Under new policies that went into effect this month, thousands more low-income New Yorkers are now eligible for Supplemental Nutrition Assistance Program, or SNAP, benefits.

Back in January, in his State of the State address, Governor Andrew Cuomo announced that SNAP eligibility would be expanded to more working households. As of July 1st, working households earning up to 150 percent of the poverty level can now participate. Anthony Farmer, spokesman for the New York State Office of Temporary and Disability Assistance, says that's about $2,500 a month for a family of three.  "This is gonna ensure that working families can move on to a better paying job, or maybe earn a pay raise at work and not have to worry about losing their SNAP benefits as they work towards becoming self-sufficient."

Almost 3 million New Yorkers already receive supplemental nutritional assistance. The expansion means the state will receive $688 million in additional federal SNAP benefits each year.  Susan Zimet is Executive Director of Hunger Action Network of New York State.   "By increasing the income eligibility to 150 percent, which is allowed to be done state by state, included another 750,000 households, which means it's over probably a couple of million people that will now be able to benefit from the SNAP benefits, what used to be called Food Stamps, which is really really fantastic, because it's not gonna cost the state taxpayers any more money, just taking advantage and benefitting from the federal government program."

Cuomo says it is unacceptable for New York to allow anyone to go hungry and that SNAP expansion is a "bold step" to ending hunger in the state.

The trick for many households is staying qualified: Farmer says that $2,500 figure is gross monthly income. 

Farmer:  "The cap had been at 130 percent of poverty, so there was sort of a cliff at that point where working households could fall off of assistance if they earned just a dollar more than that limit."

Dave Lucas: "It's like a fragile program, it's like, if somebody's doing a good job at work and their boss wants to give them a raise they'd have to decline it, right?"

Farmer: "Well, or they'd have to make sacrifices. They may have to skip meals so their kids can have enough to eat, and we wanna make sure that people working towards becoming self-sufficient have the supports they need to continue to work and support their families and make sure their children are well-fed."

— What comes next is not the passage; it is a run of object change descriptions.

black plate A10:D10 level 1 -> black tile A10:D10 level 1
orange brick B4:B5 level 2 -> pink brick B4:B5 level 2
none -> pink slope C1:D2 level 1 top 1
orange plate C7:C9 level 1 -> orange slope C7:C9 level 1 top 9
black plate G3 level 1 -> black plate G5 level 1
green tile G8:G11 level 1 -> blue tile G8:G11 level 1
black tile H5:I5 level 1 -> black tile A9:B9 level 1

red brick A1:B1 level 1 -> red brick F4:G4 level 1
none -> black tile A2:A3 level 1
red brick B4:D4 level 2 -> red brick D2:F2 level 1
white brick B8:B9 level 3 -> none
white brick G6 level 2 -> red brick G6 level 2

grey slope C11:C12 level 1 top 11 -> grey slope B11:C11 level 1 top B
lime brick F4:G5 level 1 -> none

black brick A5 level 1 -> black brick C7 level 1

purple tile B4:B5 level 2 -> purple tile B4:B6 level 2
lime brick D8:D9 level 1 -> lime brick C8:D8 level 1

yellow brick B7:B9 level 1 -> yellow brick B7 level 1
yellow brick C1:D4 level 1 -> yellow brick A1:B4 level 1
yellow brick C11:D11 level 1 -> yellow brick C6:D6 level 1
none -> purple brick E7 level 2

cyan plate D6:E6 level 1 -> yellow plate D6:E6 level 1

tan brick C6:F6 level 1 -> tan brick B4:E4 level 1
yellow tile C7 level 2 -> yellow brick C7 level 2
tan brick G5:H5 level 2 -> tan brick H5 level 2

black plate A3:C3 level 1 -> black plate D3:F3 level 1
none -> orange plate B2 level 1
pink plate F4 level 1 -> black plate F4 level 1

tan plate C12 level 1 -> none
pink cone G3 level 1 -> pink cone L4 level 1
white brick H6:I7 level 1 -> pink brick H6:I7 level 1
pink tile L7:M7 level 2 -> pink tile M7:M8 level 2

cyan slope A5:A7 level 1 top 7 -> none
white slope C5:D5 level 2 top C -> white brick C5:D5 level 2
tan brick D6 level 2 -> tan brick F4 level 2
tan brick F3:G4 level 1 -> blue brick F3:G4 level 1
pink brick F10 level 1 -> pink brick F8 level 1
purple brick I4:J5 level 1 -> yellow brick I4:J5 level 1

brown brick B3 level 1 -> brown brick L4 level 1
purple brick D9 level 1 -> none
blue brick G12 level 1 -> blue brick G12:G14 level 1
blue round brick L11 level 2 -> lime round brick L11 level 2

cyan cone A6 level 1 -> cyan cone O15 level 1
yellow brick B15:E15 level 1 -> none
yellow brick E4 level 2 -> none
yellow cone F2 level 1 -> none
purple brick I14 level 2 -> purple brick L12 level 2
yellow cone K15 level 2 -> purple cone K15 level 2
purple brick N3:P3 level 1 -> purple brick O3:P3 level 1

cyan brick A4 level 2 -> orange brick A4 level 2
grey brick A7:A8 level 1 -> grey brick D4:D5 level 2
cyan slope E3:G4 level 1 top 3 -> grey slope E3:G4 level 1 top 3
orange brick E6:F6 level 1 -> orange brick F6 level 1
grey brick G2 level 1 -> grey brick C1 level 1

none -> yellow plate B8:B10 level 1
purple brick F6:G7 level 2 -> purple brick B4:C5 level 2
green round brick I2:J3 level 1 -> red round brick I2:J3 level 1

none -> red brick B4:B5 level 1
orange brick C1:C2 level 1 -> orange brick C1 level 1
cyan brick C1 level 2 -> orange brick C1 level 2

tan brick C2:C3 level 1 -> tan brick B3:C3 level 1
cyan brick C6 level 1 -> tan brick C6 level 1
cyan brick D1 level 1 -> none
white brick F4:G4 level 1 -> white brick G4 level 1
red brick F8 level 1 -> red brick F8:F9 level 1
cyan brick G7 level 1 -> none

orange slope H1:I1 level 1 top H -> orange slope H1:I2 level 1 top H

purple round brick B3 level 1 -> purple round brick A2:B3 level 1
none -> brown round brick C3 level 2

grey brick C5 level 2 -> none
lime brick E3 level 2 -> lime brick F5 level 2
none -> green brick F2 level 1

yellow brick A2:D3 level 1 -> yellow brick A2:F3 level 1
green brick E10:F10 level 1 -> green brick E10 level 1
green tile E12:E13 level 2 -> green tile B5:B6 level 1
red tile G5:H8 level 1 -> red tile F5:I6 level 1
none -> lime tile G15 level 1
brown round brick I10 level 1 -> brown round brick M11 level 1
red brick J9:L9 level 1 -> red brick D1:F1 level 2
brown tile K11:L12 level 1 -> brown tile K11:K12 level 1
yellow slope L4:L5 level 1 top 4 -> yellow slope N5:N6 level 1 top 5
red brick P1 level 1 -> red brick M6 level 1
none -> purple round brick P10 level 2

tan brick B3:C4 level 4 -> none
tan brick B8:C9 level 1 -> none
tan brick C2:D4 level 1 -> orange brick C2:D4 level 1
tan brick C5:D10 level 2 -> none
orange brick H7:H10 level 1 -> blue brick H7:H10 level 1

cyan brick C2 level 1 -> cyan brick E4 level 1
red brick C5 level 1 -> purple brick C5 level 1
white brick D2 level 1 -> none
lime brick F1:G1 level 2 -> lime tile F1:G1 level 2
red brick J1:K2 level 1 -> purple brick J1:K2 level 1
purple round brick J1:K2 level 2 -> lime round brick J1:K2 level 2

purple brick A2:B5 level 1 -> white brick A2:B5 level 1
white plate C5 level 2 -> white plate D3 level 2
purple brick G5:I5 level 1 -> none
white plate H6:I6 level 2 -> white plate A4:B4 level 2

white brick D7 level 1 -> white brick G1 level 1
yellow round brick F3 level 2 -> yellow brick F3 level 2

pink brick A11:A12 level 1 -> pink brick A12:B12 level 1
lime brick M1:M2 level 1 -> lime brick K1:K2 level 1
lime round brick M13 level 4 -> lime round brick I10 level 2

Zimet points out there could soon be additional benefits for hungry households:  "One of the things that we're waiting for right now with fingers crossed is what got passed in this legislative session also was a tax credit, so a lot of the excess food from farms could now donated to food banks and food programs,emergency food feeding programs, and the farmers could get a tax credit. Now there's a federal tax credit, but it's for very large farms, so a lot of the farmers on a local level don't have money to pick up the food and ship it to where it needs to go, but with this tax credit now they'll be able to do it. And more people will now be able to access healthy food, between getting the SNAP benefits and getting the tax credit, which we hope the governor will be signing very shortly."